◆ Do this ◆
Locate every line below that contains the string "dist", matching case exactly, and copy each such line in full.

◆ Data shown ◆

>> START

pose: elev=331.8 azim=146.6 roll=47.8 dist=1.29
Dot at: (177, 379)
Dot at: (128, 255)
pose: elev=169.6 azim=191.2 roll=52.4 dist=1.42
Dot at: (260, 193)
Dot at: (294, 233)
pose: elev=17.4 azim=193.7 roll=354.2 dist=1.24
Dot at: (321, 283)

>> END

◆ Response below ◆
pose: elev=331.8 azim=146.6 roll=47.8 dist=1.29
pose: elev=169.6 azim=191.2 roll=52.4 dist=1.42
pose: elev=17.4 azim=193.7 roll=354.2 dist=1.24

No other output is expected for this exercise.